-- Start --

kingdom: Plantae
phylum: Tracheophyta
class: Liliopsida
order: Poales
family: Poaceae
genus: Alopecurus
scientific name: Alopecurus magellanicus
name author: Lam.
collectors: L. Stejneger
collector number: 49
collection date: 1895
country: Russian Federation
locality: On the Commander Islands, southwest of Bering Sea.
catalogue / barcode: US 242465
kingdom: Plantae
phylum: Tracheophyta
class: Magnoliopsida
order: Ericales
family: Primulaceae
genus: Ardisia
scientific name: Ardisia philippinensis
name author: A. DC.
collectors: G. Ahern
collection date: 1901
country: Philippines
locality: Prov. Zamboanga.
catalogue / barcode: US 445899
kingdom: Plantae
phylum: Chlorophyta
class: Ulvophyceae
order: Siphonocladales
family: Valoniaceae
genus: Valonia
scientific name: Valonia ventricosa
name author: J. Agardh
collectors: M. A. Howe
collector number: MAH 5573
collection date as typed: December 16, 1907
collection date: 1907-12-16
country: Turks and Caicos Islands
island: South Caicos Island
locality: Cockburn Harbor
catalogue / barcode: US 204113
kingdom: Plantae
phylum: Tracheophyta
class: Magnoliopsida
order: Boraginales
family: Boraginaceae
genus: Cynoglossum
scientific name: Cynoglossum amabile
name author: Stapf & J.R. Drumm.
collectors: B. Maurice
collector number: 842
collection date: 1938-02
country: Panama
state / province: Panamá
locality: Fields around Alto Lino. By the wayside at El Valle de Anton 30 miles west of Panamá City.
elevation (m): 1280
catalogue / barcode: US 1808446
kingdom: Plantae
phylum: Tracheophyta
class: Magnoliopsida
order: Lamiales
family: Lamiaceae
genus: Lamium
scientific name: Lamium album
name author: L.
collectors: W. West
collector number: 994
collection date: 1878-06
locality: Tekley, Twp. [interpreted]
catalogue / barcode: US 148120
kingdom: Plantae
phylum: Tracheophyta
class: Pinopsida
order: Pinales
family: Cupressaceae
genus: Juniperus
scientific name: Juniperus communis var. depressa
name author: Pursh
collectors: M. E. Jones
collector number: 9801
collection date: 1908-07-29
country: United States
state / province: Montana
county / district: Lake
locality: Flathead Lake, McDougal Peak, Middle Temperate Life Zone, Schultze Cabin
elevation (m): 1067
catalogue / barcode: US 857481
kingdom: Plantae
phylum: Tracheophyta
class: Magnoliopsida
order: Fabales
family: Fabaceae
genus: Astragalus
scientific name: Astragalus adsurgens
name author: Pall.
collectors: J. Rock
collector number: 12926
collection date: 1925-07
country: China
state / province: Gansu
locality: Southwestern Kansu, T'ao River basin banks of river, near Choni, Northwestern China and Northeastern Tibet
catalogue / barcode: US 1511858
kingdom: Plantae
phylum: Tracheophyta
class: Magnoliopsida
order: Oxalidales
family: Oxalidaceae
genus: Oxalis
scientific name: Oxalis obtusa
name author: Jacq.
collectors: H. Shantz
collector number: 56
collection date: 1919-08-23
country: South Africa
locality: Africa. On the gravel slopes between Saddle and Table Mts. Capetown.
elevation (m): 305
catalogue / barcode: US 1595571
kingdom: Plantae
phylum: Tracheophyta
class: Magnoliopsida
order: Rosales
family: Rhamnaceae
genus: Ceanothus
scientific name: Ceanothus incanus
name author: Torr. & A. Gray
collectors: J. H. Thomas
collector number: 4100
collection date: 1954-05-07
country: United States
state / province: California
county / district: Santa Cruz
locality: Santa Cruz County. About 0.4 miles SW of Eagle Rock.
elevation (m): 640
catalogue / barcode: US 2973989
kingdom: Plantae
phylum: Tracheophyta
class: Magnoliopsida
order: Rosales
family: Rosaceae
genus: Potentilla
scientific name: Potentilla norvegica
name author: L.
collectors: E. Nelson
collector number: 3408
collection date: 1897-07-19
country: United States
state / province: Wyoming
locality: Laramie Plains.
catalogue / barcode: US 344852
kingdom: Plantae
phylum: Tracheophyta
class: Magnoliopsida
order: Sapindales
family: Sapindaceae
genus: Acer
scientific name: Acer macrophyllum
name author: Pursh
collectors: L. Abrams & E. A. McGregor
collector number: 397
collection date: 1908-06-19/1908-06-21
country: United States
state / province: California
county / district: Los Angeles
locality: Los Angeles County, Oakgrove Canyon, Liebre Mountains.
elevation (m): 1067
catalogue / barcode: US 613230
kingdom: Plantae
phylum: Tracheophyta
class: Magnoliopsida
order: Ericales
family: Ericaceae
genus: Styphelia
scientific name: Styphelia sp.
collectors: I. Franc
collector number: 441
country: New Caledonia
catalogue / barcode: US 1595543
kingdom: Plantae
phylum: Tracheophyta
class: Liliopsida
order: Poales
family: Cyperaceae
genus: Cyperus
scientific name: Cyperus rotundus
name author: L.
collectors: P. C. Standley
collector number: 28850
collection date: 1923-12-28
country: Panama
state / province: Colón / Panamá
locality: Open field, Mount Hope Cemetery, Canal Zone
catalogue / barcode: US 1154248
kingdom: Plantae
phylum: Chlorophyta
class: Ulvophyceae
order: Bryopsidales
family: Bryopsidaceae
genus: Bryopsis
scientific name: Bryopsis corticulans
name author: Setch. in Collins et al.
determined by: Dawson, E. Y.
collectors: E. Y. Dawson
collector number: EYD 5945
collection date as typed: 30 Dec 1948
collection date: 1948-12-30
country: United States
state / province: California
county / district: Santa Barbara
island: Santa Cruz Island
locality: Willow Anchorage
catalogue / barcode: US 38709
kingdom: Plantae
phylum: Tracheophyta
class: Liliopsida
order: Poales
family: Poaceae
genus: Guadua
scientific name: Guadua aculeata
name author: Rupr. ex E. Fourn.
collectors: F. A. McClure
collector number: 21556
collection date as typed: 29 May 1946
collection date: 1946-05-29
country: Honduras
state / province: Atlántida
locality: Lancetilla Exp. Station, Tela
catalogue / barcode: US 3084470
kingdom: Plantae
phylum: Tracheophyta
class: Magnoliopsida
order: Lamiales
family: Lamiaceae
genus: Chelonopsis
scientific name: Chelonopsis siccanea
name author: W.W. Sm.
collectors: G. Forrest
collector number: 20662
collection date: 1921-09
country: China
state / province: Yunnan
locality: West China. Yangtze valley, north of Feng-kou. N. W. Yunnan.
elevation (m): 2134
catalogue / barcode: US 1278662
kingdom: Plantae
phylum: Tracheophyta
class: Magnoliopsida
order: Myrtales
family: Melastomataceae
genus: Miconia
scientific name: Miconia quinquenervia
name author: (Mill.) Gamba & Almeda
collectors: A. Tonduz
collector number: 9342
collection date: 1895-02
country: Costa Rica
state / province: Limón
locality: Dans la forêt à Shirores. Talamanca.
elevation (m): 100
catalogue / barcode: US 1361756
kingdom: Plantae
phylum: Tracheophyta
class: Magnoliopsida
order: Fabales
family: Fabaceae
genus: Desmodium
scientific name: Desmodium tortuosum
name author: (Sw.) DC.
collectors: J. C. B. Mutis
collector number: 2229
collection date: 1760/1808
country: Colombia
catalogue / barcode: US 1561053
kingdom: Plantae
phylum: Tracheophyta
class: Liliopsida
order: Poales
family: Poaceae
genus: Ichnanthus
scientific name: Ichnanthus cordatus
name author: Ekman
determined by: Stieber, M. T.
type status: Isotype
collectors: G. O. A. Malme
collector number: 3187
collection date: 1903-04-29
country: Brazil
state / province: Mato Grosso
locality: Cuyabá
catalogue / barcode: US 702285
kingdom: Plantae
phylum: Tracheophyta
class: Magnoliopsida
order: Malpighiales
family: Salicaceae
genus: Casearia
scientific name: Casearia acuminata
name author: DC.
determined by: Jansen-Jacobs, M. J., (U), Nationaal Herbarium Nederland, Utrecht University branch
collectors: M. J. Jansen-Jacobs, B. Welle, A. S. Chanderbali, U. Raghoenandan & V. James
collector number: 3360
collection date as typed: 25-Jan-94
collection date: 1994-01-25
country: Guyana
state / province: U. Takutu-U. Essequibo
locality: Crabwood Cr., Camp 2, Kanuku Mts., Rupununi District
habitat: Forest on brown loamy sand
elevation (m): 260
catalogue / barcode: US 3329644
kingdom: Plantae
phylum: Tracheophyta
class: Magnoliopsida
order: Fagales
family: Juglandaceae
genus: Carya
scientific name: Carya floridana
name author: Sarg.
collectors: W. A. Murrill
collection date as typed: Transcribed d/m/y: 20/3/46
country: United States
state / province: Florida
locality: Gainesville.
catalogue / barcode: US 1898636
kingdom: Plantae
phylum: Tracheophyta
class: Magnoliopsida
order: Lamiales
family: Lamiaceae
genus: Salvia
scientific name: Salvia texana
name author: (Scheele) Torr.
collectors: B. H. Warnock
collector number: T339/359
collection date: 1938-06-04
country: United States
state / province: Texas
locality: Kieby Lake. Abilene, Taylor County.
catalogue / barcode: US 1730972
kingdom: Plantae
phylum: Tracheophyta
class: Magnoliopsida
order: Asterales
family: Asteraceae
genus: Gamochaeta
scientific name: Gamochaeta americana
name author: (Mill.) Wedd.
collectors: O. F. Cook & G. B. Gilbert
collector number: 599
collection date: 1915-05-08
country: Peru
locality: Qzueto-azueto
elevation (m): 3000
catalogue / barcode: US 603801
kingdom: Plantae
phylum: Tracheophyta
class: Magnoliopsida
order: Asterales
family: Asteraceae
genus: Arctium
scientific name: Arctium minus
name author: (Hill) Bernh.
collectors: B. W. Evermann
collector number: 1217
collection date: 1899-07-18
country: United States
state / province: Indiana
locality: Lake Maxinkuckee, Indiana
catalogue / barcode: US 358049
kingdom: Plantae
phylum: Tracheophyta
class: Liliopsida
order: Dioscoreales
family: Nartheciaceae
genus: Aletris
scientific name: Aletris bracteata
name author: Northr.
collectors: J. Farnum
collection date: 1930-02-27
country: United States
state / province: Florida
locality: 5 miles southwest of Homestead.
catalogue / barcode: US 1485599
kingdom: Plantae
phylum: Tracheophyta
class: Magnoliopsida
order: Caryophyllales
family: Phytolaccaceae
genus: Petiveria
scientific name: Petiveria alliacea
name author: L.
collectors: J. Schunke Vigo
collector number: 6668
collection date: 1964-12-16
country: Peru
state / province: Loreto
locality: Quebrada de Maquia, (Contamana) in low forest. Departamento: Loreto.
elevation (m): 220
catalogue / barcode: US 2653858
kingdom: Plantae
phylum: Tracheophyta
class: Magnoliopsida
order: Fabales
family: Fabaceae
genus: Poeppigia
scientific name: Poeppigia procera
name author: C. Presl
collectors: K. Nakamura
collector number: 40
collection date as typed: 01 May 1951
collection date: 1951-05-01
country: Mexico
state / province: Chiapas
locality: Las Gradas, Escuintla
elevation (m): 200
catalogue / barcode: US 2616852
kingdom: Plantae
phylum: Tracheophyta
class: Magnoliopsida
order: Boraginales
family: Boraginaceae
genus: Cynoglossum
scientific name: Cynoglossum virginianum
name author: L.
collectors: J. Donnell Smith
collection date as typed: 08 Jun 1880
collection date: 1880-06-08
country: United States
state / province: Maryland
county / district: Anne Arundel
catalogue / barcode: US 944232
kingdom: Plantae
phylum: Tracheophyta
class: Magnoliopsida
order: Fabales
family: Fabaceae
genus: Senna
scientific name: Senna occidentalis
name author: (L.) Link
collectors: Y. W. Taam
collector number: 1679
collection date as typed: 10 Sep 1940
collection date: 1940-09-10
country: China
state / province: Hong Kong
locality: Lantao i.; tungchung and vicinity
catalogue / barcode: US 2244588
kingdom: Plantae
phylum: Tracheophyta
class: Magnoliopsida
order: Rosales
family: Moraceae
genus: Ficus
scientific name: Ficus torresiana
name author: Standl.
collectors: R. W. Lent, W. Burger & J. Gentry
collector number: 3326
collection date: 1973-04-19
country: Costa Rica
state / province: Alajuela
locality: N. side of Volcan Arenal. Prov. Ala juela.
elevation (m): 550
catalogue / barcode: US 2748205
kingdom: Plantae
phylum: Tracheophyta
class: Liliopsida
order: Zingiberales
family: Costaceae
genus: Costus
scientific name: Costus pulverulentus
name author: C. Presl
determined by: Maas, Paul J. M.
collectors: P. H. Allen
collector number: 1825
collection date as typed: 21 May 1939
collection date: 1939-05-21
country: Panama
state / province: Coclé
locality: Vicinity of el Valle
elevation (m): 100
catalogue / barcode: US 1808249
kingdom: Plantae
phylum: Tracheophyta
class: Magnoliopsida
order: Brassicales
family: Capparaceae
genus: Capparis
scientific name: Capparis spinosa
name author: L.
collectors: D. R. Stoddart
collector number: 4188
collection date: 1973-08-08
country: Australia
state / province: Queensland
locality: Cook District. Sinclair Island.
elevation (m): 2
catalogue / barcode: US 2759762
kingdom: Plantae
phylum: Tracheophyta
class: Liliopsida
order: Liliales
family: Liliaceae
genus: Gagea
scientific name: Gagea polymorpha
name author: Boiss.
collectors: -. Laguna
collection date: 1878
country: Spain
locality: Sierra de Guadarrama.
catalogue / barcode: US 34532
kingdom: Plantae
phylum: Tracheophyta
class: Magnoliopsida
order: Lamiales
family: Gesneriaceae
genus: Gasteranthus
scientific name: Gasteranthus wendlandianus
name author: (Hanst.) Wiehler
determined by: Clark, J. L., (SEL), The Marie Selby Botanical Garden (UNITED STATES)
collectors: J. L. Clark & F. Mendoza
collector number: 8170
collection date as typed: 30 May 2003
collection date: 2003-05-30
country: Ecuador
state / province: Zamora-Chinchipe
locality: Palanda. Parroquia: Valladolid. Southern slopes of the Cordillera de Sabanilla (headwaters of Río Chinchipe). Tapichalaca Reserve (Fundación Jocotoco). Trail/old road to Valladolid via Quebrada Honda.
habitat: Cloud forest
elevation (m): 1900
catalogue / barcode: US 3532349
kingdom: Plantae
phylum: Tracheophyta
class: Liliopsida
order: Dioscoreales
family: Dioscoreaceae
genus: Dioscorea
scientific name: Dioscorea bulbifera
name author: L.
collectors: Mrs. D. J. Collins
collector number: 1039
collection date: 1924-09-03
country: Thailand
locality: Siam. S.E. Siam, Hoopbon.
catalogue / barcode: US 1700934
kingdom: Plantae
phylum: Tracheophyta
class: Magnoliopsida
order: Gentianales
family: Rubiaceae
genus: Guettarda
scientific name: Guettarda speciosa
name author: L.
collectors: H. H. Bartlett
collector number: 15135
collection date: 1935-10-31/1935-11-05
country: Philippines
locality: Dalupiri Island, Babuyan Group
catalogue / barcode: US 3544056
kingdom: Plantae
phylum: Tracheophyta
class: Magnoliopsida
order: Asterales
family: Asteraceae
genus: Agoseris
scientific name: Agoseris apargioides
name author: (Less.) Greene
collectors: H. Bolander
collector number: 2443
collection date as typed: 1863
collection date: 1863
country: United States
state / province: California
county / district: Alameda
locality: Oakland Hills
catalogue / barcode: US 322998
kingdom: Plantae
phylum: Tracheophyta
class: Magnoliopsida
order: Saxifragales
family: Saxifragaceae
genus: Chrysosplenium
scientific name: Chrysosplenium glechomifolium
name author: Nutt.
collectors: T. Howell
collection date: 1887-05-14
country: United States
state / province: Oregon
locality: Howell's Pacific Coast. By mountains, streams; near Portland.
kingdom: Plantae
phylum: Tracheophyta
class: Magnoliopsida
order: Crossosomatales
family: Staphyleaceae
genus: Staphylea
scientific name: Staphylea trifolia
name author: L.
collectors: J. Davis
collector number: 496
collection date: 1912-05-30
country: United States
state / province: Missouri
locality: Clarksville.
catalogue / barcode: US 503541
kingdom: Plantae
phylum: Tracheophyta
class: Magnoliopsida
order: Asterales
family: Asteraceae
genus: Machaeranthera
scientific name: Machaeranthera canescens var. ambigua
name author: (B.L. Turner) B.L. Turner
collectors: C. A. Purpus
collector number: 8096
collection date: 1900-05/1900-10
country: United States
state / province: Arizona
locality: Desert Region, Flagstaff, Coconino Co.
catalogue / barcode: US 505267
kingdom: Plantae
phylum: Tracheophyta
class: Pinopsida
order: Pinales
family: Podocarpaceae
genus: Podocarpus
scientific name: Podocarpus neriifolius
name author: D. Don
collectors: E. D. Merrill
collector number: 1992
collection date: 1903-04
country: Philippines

-- End --

**PROBLEM TO SOLVE:**
Rewrite the lines between the one holding "name author: Standl." and the one holding "determined by: Clark, J.", inclusive, substituting "site" for every "locality" and leaving everything else as it is.

**FINISHED EXERCISE:**
name author: Standl.
collectors: R. W. Lent, W. Burger & J. Gentry
collector number: 3326
collection date: 1973-04-19
country: Costa Rica
state / province: Alajuela
site: N. side of Volcan Arenal. Prov. Ala juela.
elevation (m): 550
catalogue / barcode: US 2748205
kingdom: Plantae
phylum: Tracheophyta
class: Liliopsida
order: Zingiberales
family: Costaceae
genus: Costus
scientific name: Costus pulverulentus
name author: C. Presl
determined by: Maas, Paul J. M.
collectors: P. H. Allen
collector number: 1825
collection date as typed: 21 May 1939
collection date: 1939-05-21
country: Panama
state / province: Coclé
site: Vicinity of el Valle
elevation (m): 100
catalogue / barcode: US 1808249
kingdom: Plantae
phylum: Tracheophyta
class: Magnoliopsida
order: Brassicales
family: Capparaceae
genus: Capparis
scientific name: Capparis spinosa
name author: L.
collectors: D. R. Stoddart
collector number: 4188
collection date: 1973-08-08
country: Australia
state / province: Queensland
site: Cook District. Sinclair Island.
elevation (m): 2
catalogue / barcode: US 2759762
kingdom: Plantae
phylum: Tracheophyta
class: Liliopsida
order: Liliales
family: Liliaceae
genus: Gagea
scientific name: Gagea polymorpha
name author: Boiss.
collectors: -. Laguna
collection date: 1878
country: Spain
site: Sierra de Guadarrama.
catalogue / barcode: US 34532
kingdom: Plantae
phylum: Tracheophyta
class: Magnoliopsida
order: Lamiales
family: Gesneriaceae
genus: Gasteranthus
scientific name: Gasteranthus wendlandianus
name author: (Hanst.) Wiehler
determined by: Clark, J. L., (SEL), The Marie Selby Botanical Garden (UNITED STATES)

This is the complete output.